* _Exercício proposto_
Expresse todas as linhas abaixo como um CSV de duas colunas, enunciado e resposta, com uma linha por enunciado, cada campo entre aspas e as quebras de linha substituídas por espaços. Deixe as imagens fora da resposta.

---

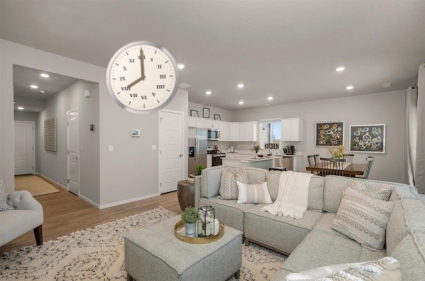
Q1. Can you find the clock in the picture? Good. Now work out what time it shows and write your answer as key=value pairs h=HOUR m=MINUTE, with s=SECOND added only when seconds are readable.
h=8 m=0
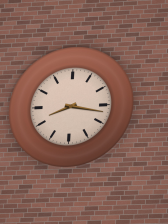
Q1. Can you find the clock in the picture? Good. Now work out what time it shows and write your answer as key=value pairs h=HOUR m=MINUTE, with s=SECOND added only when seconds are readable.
h=8 m=17
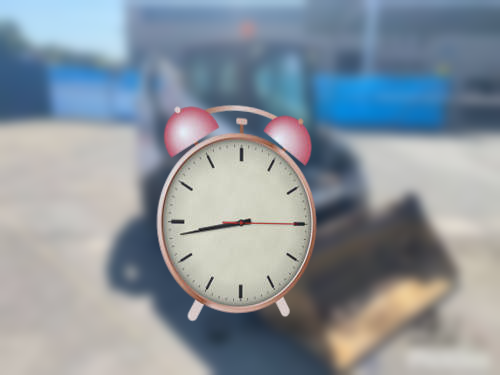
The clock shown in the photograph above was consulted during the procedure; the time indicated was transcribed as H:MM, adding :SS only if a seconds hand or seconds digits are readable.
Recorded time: 8:43:15
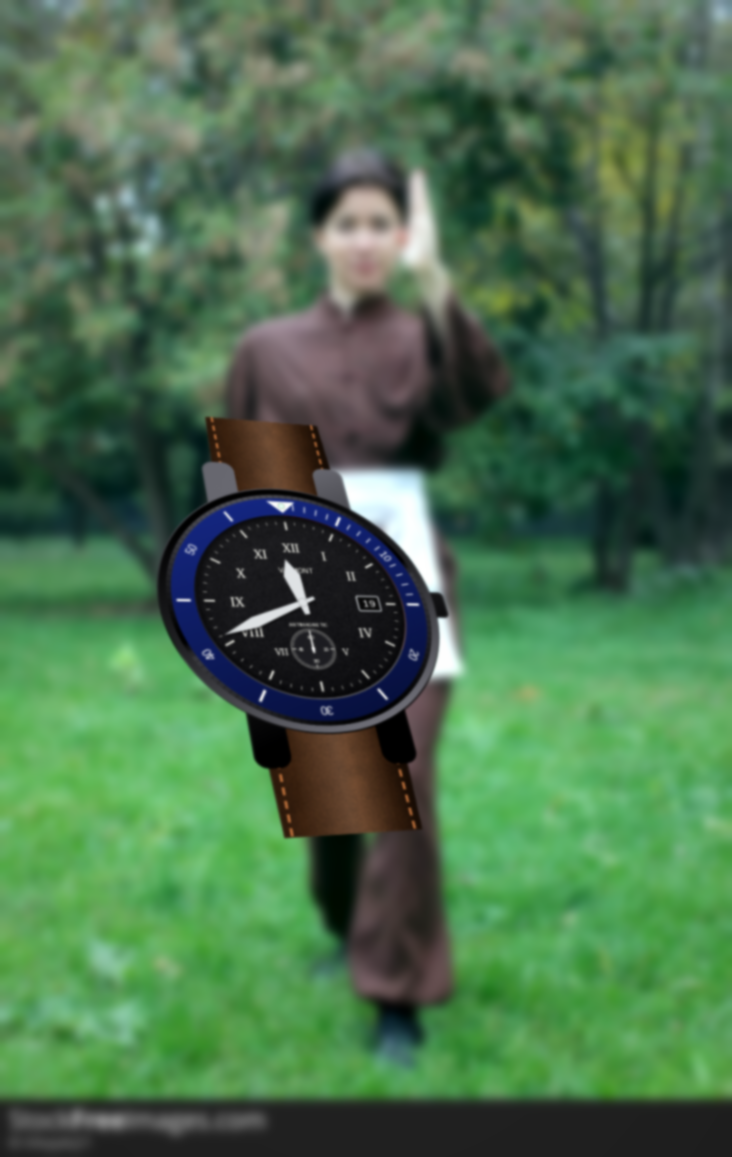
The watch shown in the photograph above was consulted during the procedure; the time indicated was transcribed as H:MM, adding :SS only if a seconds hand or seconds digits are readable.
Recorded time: 11:41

---

* _Resposta final_
enunciado,resposta
"Q1. Can you find the clock in the picture? Good. Now work out what time it shows and write your answer as key=value pairs h=HOUR m=MINUTE, with s=SECOND added only when seconds are readable.","h=8 m=0"
"Q1. Can you find the clock in the picture? Good. Now work out what time it shows and write your answer as key=value pairs h=HOUR m=MINUTE, with s=SECOND added only when seconds are readable.","h=8 m=17"
"The clock shown in the photograph above was consulted during the procedure; the time indicated was transcribed as H:MM, adding :SS only if a seconds hand or seconds digits are readable. Recorded time:","8:43:15"
"The watch shown in the photograph above was consulted during the procedure; the time indicated was transcribed as H:MM, adding :SS only if a seconds hand or seconds digits are readable. Recorded time:","11:41"